Heroin for sale here on Royal-Pharmaceutical
Heroin also known diamorphine, is an opioid used as a recreational drug for its euphoric effects. Medical grade diamorphine is used as a pure hydrochloride salt which is distinguished from black tar heroin, a variable admixture of morphine derivatives—predominantly 6-MAM (6-monoacetylmorphine), which is the result of crude acetylation during clandestine production of street heroin.
Diamorphine is used medically in several countries to relieve pain, such as during childbirth or a heart attack, as well as in opioid replacement therapy. It is typically injected, usually into a vein, but it can also be smoked, snorted, or inhaled. In a clinical context the route of administration is most commonly intravenous injection; it may also be given by intramuscular or subcutaneous injection, as well as orally in the form of tablets. The onset of effects is usually rapid and lasts for a few hours.
Uses of Heroin
It is used as a recreational drug for the euphoria it induces. Anthropologist Michael Agar once described heroin as “the perfect whatever drug. Tolerance develops quickly, and increased doses are needed in order to achieve the same effects. Its popularity with recreational drug users, compared to morphine, reportedly stems from its perceived different effect.
In the United States, heroin is not accepted as medically useful.
Under the generic name diamorphine, heroin is prescribed as a strong pain medication in the United Kingdom, where it is administered via oral, subcutaneous, intramuscular, intrathecal, intranasal or intravenous routes. It may be prescribed for the treatment of acute pain, such as in severe physical trauma, myocardial infarction, post-surgical pain and chronic pain, including end-stage terminal illnesses.
Dosage and Administration
Use of heroin by mouth is less common than other methods of administration, mainly because there is little to no “rush”, and the effects are less potent. Heroin is entirely converted to morphine by means of first-pass metabolism, resulting in deacetylation when ingested. Heroin’s oral bioavailability is both dose-dependent (as is morphine’s) and significantly higher than oral use of morphine itself, reaching up to 64.2% for high doses and 45.6% for low doses; opiate-naive users showed far less absorption of the drug at low doses, having bioavailability’s of only up to 22.9%. The maximum plasma concentration of morphine following oral administration of heroin was around twice as much as that of oral morphine.
Injection , is a popular method which carries relatively greater risks than other methods of administration. The dose of heroin used for recreational purposes is dependent on the frequency and level of use: thus a first-time user may use between 5 and 20 mg, while an established addict may require several hundred mg per day. As with the injection of any drug, if a group of users share a common needle without sterilization procedures, blood-borne diseases, such as HIV/AIDS or hepatitis, can be transmitted. The use of a common dispenser for water for the use in the preparation of the injection, as well as the sharing of spoons and filters can also cause the spread of blood-borne diseases.
Smoking heroin refers to vaporizing it to inhale the resulting fumes, rather than burning and inhaling the smoke. It is commonly smoked in glass pipes.
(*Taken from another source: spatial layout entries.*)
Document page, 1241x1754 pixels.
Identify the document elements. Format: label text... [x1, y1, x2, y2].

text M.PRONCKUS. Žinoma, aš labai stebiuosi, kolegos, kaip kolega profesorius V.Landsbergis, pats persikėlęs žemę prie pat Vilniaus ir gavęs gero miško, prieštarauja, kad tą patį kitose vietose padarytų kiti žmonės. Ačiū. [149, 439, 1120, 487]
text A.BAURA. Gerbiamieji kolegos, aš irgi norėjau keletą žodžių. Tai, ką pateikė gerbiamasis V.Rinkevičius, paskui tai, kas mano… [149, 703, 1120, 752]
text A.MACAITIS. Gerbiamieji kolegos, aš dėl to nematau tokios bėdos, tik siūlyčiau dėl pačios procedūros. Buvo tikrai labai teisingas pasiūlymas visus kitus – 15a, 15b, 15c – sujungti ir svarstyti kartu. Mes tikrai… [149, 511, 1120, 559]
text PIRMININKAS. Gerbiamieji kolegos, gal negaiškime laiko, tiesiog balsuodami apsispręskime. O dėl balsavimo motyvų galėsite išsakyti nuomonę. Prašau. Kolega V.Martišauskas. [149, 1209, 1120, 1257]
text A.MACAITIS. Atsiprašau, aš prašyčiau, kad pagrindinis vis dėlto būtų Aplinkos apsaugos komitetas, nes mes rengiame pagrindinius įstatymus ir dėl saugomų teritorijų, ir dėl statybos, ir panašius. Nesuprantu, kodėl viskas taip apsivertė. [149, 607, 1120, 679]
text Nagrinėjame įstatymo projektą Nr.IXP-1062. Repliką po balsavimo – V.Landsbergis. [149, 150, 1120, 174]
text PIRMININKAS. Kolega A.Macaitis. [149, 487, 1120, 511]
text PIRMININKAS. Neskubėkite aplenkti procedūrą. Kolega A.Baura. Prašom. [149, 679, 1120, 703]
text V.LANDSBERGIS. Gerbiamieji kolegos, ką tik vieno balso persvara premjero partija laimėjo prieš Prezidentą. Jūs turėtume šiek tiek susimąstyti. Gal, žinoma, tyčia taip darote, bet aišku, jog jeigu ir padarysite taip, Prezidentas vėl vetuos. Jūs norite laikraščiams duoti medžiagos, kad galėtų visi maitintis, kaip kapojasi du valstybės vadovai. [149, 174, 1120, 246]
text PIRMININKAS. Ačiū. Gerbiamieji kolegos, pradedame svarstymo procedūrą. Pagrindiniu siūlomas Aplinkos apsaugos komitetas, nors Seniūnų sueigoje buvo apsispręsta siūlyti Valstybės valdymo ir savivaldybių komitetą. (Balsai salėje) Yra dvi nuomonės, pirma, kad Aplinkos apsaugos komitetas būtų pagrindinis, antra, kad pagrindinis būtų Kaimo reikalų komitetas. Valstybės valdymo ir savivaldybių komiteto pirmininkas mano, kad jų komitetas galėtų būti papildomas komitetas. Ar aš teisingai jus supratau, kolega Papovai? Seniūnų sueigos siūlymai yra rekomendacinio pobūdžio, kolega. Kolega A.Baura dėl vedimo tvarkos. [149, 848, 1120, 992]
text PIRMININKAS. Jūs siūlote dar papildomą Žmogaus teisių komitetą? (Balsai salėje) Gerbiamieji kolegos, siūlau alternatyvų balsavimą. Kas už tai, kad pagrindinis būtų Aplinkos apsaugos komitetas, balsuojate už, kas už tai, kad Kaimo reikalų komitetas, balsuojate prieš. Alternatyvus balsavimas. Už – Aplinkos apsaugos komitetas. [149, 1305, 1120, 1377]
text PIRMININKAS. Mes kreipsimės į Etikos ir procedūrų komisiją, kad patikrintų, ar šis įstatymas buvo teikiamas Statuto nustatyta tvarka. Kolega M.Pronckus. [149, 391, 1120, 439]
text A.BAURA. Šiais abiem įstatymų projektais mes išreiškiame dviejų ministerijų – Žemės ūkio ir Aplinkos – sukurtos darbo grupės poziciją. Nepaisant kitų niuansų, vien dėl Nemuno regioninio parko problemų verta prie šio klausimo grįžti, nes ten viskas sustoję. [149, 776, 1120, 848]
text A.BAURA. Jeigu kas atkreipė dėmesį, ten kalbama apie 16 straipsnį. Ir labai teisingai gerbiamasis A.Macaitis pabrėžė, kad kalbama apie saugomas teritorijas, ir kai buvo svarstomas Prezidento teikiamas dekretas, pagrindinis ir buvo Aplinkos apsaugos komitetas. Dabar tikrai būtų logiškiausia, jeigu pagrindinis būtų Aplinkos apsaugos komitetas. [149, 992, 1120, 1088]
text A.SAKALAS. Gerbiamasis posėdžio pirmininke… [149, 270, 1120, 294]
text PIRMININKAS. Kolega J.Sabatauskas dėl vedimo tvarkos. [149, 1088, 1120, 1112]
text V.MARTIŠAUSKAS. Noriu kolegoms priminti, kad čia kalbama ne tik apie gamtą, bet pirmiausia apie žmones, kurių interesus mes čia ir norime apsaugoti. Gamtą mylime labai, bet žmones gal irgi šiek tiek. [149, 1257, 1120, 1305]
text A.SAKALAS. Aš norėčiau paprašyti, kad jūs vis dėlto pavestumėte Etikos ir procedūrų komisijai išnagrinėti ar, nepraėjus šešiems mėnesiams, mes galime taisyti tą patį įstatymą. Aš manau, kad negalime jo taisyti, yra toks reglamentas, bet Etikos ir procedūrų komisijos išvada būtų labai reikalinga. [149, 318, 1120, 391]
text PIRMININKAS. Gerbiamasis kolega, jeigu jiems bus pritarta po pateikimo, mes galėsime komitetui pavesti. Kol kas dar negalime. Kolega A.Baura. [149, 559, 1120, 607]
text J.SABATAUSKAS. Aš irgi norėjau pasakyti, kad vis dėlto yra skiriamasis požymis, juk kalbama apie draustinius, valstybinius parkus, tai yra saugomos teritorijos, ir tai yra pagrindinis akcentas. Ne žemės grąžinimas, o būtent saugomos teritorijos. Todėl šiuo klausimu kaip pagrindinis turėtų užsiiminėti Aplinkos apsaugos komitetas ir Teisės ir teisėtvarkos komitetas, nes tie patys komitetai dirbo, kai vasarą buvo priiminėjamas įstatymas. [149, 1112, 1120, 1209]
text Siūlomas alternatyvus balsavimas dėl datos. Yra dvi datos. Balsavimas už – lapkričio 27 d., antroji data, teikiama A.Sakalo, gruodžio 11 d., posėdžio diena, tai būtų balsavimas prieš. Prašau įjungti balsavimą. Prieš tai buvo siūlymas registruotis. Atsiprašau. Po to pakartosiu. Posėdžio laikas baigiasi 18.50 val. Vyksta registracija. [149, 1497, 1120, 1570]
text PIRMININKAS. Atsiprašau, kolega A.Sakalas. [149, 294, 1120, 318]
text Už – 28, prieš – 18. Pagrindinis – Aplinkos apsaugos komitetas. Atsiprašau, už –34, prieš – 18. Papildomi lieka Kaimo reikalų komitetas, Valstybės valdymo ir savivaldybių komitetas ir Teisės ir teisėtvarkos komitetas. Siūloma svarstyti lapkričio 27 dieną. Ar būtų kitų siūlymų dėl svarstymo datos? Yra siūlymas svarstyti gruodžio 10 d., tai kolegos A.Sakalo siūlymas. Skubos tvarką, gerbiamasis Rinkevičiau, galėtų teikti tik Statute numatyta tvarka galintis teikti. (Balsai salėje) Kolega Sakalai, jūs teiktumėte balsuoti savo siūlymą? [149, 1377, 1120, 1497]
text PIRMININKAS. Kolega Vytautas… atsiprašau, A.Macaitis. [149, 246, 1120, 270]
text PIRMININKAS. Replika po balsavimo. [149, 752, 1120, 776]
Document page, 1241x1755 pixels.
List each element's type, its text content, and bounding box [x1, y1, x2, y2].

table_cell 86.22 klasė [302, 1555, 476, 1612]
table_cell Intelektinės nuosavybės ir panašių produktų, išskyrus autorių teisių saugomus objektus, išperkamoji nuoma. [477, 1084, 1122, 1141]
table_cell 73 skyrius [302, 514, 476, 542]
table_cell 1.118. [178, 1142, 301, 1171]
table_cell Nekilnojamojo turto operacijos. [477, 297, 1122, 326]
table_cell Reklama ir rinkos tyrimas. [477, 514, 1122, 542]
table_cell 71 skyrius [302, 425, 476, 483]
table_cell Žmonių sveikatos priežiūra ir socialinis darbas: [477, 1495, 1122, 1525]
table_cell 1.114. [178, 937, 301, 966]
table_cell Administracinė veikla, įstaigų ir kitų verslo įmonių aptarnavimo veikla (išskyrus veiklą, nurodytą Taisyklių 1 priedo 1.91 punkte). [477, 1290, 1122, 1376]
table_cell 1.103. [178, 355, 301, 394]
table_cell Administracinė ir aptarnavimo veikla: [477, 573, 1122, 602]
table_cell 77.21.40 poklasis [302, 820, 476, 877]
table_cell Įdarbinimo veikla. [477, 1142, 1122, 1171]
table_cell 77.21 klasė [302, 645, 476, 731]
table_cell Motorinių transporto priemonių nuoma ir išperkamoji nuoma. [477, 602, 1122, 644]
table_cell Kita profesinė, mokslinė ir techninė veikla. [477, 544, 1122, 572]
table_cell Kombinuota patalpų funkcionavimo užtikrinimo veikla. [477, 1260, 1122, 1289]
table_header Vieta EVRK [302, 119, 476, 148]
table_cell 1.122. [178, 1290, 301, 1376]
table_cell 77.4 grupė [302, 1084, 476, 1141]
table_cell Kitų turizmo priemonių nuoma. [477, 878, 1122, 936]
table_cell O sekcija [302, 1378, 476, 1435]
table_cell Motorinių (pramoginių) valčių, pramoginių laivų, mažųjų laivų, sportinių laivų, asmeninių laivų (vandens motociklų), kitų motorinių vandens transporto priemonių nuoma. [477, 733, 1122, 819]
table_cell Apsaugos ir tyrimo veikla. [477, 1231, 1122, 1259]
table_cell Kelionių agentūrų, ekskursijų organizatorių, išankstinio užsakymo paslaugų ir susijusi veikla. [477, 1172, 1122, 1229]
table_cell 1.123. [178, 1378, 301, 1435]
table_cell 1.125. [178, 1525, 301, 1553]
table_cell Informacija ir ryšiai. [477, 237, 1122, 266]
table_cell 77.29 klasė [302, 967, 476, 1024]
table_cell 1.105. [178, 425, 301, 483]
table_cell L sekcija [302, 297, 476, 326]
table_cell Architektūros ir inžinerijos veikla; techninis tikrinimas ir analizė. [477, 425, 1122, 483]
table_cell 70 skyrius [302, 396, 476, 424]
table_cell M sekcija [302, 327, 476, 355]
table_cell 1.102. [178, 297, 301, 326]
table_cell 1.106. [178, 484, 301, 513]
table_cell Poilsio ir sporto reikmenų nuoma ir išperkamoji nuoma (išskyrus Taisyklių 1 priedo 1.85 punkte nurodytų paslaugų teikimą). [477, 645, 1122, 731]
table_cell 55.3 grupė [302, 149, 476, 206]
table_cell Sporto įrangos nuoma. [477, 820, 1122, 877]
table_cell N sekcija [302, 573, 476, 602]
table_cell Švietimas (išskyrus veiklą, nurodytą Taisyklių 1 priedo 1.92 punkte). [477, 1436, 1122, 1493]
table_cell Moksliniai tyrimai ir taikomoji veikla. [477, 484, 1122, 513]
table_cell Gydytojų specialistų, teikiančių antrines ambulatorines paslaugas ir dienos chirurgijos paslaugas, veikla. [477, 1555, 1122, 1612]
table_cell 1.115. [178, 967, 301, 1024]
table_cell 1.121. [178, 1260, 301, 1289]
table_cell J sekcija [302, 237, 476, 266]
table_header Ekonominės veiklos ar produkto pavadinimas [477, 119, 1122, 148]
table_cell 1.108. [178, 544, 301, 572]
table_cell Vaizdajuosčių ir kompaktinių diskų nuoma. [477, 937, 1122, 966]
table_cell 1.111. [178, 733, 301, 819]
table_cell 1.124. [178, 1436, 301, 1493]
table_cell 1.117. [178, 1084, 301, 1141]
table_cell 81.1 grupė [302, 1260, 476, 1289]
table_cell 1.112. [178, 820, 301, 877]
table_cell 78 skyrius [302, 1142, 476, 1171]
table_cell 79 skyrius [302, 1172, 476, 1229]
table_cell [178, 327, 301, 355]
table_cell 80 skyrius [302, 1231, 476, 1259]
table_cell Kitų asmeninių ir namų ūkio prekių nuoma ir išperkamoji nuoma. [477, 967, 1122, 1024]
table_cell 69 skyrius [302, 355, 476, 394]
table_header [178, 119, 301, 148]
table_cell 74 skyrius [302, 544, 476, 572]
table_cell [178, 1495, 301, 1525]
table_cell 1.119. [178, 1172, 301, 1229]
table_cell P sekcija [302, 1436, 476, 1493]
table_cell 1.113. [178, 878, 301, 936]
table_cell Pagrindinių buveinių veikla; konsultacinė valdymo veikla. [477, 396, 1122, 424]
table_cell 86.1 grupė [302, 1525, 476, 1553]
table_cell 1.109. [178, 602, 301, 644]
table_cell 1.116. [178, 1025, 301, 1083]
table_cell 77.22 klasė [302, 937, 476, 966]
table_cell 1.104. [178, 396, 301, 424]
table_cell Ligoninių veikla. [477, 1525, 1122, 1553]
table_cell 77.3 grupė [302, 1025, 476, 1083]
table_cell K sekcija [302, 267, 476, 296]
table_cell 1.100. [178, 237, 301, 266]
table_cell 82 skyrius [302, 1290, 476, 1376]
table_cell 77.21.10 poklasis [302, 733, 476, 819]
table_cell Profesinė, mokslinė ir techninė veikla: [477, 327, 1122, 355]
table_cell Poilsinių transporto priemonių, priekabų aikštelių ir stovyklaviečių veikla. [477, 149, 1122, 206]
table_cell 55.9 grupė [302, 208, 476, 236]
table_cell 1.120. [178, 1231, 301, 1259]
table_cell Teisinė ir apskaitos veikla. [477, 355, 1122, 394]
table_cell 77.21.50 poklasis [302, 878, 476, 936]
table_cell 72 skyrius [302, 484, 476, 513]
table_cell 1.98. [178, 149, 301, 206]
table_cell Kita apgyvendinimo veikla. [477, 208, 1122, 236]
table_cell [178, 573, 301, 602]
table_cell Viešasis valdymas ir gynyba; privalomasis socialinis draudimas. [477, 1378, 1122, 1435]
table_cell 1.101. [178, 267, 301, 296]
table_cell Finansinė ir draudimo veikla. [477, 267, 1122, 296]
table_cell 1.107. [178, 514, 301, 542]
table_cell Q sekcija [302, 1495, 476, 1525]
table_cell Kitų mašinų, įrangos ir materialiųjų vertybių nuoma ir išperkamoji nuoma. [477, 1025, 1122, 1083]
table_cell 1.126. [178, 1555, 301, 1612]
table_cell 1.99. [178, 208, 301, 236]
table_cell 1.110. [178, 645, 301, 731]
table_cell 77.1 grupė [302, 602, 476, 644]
Heroin may be smoked from aluminum foil, which is heated by an underneath flame, with the resulting smoke inhaled through a tube of rolled up foil.
Another popular route to intake heroin is insufflation (snorting), where a user crushes the heroin into a fine powder and then gently inhales it into the nose, where heroin is absorbed through the soft tissue in the mucous membrane of the sinus cavity and straight into the bloodstream. This method of administration redirects first-pass metabolism, with a quicker onset and higher bioavailability than oral administration, though the duration of action is shortened. This method is sometimes preferred by users who do not want to prepare and administer heroin for injection or smoking but still experience a fast onset. Snorting heroin becomes an often unwanted route, once a user begins to inject the drug. The user may still get high on the drug from snorting, and experience a nod, but will not get a rush. A “rush” is caused by a large amount of heroin entering the body at once. When the drug is taken in through the nose, the user does not get the rush because the drug is absorbed slowly rather than instantly.
Effects of Use
Common side effects include respiratory depression (decreased breathing), dry mouth, drowsiness, impaired mental function, constipation, and addiction. Side effects of use by injection can include abscesses, infected heart valves, blood-borne infections, and pneumonia. After a history of long-term use, opioid withdrawal symptoms can begin within hours of the last use. It typically comes as a white or brown powder.